The cycle is all too familiar. The trees are burned or otherwise taken out. Then too many people try to farm too small an area, making every effort to wring the last bit of good from the soil. Methods commonly used in more prosperous parts of the world — such as the utilization of fertilizers, pesticides and high-yielding grains — are considered too expensive. (It goes without saying that truly beneficial practices, such as building up the soil with fertilizer and/or compost and letting the land rest periodically, are not followed either)

Finally, heavy tropical rains pour down on the cleared land, eroding away what good dirt there is. And so the already delicate tropical soil is quickly depleted. The farmers leave behind the worn-out land, advance into the forest, slashing and burning anew, and the cycle starts over.

 

The "Hamburger Connection"

Slash-and-burn farmers do an estimated two thirds of the total worldwide damage to tropical forests. In South America, however, the forests suffer more damage as a result of commercial activity than from farmers. In other tropical areas of the globe, commercial interests play a lesser, but a growing, role.

Cattle raising is an important factor, especially in Latin America. The high price of beef in the developed world has led to the creation of huge cattle ranches where trees once stood. "In one case, a . . . multinational [corporation] burnt down a million acres of forest in the Amazon basin for a cattle ranch in one single vast conflagration. The fire, which wiped out all wild life, was so big that it was reported by a weather satellite as an impending volcanic eruption" (October, 1980 "Report of the Food Industries of South Africa").

Supplying meat to the fast-foods chains in North America — hence the name "Hamburger Connection" — leads to immediate high profits. But many ranches become unprofitable within 10 years because the man-established pasture deteriorates just like the plots of the forest farmers. Then the rancher must try to obtain another section of forest.
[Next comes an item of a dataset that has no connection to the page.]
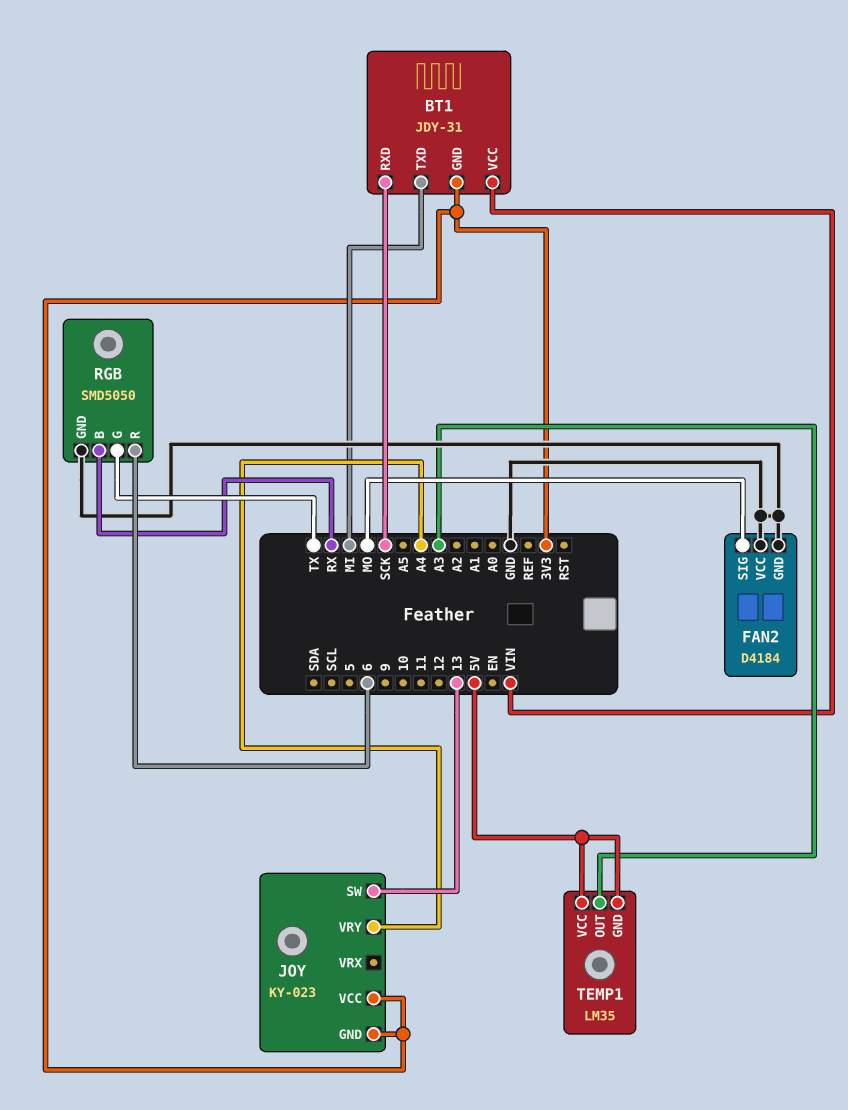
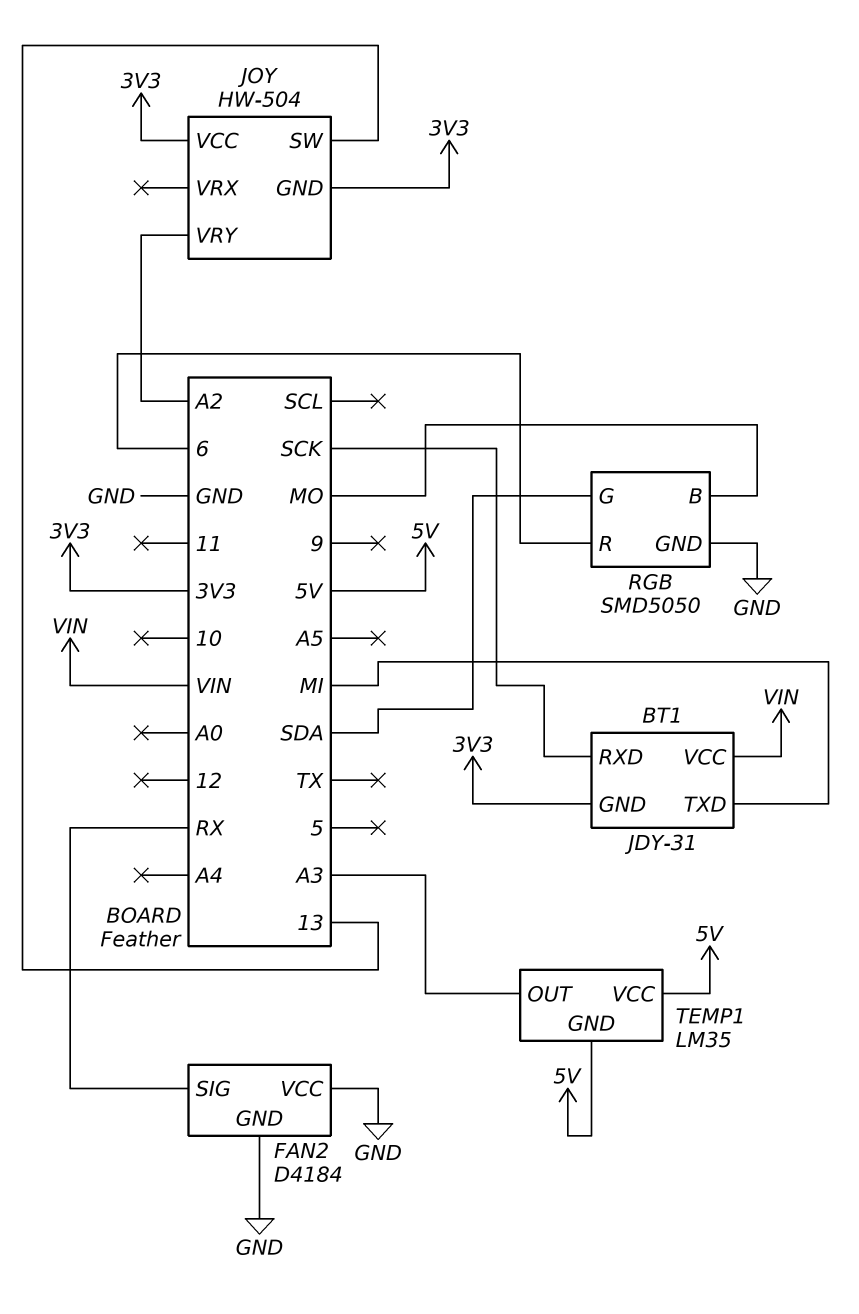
FAN2 pin SIG: MO -> RX
JOY: KY-023 -> HW-504
JOY pin VRY: A4 -> A2
RGB pin B: RX -> MO
RGB pin G: TX -> SDA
Also gnawing away at the forests of the tropics are other multinational corporations and lumber companies. Ninety percent of the timber in the tropical moist forests is hardwood. These hardwoods are much in demand in the developing nations, since the hardwoods of the temperate zones are either depleted or not accessible. With advanced technology it is possible to penetrate deep into the tropical forests, cut down and extract the choice trees, leaving a path of destruction in the wake.

Compounding the overall problem is the critical need three fourths of the world's people have for cooking fuel. (See the accompanying article) Other lesser factors are the highways and the oil and gas pipelines. Although they too have required the clearing of millions of acres of tropical forest land.

An area of tropical forest the size of Great Britain is being destroyed every year. That may not seem like such a big portion of the globe, but it is a significant part of the tropical forest left.